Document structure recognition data

########################################

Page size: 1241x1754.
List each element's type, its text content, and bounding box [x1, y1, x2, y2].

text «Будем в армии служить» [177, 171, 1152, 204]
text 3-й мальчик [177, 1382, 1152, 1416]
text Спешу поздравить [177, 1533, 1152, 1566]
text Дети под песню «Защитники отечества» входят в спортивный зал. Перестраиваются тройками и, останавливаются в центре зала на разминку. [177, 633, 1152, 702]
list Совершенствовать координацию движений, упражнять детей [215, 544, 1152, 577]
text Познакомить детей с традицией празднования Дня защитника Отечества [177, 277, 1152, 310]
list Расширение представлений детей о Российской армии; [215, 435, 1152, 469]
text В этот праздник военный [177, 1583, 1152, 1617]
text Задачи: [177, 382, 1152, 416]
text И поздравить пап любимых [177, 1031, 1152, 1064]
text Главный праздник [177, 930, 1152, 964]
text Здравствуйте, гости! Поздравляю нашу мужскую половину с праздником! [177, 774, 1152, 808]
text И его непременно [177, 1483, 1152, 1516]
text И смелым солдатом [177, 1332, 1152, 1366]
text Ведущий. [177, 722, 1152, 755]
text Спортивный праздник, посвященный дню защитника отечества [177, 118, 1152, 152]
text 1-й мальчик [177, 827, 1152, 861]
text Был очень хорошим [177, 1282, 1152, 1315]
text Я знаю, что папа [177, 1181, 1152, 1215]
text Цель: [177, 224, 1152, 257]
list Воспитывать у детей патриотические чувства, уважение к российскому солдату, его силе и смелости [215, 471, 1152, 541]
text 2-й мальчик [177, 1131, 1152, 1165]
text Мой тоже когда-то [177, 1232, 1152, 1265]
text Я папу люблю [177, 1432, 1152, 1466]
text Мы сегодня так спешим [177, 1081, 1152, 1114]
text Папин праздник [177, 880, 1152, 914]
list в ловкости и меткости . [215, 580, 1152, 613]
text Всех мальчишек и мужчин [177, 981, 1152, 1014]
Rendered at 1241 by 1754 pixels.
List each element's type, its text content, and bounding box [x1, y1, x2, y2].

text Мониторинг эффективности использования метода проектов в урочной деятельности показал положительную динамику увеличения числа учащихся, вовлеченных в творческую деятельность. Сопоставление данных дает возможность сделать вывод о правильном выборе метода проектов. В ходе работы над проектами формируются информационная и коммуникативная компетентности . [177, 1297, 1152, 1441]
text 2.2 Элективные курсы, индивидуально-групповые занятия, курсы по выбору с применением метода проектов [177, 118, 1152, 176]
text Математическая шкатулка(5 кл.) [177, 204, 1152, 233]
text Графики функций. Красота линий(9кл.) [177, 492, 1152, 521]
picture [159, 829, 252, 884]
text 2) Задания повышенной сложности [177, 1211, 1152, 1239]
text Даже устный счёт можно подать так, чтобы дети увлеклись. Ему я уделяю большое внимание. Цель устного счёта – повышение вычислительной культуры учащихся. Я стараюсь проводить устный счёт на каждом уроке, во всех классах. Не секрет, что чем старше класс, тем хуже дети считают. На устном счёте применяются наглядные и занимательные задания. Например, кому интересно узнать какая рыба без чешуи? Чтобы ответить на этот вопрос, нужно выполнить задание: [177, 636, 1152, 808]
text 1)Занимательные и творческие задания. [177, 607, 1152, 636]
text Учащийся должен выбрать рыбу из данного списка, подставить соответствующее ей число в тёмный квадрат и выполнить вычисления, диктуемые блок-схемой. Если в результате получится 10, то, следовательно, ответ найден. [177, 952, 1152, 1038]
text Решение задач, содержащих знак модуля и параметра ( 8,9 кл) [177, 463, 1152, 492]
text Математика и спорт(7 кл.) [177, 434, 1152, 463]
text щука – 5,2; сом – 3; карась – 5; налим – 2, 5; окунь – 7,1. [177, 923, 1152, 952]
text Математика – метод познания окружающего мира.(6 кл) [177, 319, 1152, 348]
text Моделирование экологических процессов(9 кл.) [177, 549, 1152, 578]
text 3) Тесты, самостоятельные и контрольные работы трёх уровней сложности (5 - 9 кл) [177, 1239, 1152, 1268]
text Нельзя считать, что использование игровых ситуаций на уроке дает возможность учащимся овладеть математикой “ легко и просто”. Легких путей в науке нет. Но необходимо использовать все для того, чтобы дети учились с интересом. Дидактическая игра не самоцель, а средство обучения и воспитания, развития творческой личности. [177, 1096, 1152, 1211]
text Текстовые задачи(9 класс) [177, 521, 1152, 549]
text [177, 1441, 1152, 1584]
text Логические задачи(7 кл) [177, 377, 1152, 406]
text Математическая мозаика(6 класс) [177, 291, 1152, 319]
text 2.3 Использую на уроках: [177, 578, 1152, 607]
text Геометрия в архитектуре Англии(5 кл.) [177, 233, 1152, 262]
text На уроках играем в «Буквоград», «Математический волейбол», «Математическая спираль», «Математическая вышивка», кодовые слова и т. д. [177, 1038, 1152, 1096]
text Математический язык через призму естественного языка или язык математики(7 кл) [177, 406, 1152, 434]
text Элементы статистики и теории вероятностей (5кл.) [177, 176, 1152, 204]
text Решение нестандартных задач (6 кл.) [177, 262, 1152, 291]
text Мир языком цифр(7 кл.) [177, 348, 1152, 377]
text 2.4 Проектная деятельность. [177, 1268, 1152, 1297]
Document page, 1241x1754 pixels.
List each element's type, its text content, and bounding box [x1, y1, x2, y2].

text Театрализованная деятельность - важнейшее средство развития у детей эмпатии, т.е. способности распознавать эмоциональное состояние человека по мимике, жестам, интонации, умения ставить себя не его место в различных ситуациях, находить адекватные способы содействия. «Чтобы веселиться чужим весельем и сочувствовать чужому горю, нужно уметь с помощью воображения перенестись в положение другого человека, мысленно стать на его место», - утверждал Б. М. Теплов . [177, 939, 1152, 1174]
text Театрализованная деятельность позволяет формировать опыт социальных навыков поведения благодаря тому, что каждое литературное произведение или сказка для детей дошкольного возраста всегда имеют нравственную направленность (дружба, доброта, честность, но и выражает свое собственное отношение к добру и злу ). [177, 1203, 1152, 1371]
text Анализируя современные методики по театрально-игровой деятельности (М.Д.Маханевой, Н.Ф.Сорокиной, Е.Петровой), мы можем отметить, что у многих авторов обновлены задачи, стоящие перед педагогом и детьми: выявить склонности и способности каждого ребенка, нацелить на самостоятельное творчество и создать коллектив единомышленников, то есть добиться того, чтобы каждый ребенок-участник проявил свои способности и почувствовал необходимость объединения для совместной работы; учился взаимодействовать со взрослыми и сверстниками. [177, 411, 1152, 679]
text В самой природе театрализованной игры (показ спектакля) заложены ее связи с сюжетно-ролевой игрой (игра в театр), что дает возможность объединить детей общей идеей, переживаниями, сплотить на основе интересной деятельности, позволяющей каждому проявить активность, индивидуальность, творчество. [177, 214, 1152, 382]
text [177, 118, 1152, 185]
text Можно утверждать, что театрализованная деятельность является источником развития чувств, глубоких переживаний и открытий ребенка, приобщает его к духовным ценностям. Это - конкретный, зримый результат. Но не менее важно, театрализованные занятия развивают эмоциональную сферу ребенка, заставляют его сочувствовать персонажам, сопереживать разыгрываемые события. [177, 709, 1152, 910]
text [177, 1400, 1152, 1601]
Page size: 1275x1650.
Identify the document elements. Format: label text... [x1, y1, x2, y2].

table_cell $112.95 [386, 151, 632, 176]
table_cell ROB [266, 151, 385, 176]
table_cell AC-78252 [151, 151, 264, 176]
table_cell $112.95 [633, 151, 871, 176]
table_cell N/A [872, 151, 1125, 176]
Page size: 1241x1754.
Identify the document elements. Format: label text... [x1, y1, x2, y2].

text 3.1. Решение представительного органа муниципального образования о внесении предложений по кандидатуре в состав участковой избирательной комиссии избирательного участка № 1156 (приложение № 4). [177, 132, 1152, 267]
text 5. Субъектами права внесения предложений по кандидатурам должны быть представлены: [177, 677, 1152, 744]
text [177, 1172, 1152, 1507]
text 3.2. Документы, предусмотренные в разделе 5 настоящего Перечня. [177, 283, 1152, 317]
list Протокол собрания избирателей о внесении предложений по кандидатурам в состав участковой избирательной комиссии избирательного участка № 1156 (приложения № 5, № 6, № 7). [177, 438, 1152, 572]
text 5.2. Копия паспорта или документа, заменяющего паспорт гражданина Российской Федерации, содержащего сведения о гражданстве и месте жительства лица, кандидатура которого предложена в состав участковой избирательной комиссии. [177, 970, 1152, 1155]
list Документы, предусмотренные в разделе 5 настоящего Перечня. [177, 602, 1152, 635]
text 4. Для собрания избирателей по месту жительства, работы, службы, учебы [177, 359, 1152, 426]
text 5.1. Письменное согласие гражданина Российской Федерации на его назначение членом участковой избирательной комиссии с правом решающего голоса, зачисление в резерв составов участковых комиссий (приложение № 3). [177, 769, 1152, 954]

########################################

◆ **Assignment**:
Using the records above, write out exactly the lines from the one containing "Page size: 1275x1650." through the last, and add nothing.

◆ **Completed task**:
Page size: 1275x1650.
Identify the document elements. Format: label text... [x1, y1, x2, y2].

table_cell $112.95 [386, 151, 632, 176]
table_cell ROB [266, 151, 385, 176]
table_cell AC-78252 [151, 151, 264, 176]
table_cell $112.95 [633, 151, 871, 176]
table_cell N/A [872, 151, 1125, 176]
Page size: 1241x1754.
Identify the document elements. Format: label text... [x1, y1, x2, y2].

text 3.1. Решение представительного органа муниципального образования о внесении предложений по кандидатуре в состав участковой избирательной комиссии избирательного участка № 1156 (приложение № 4). [177, 132, 1152, 267]
text 5. Субъектами права внесения предложений по кандидатурам должны быть представлены: [177, 677, 1152, 744]
text [177, 1172, 1152, 1507]
text 3.2. Документы, предусмотренные в разделе 5 настоящего Перечня. [177, 283, 1152, 317]
list Протокол собрания избирателей о внесении предложений по кандидатурам в состав участковой избирательной комиссии избирательного участка № 1156 (приложения № 5, № 6, № 7). [177, 438, 1152, 572]
text 5.2. Копия паспорта или документа, заменяющего паспорт гражданина Российской Федерации, содержащего сведения о гражданстве и месте жительства лица, кандидатура которого предложена в состав участковой избирательной комиссии. [177, 970, 1152, 1155]
list Документы, предусмотренные в разделе 5 настоящего Перечня. [177, 602, 1152, 635]
text 4. Для собрания избирателей по месту жительства, работы, службы, учебы [177, 359, 1152, 426]
text 5.1. Письменное согласие гражданина Российской Федерации на его назначение членом участковой избирательной комиссии с правом решающего голоса, зачисление в резерв составов участковых комиссий (приложение № 3). [177, 769, 1152, 954]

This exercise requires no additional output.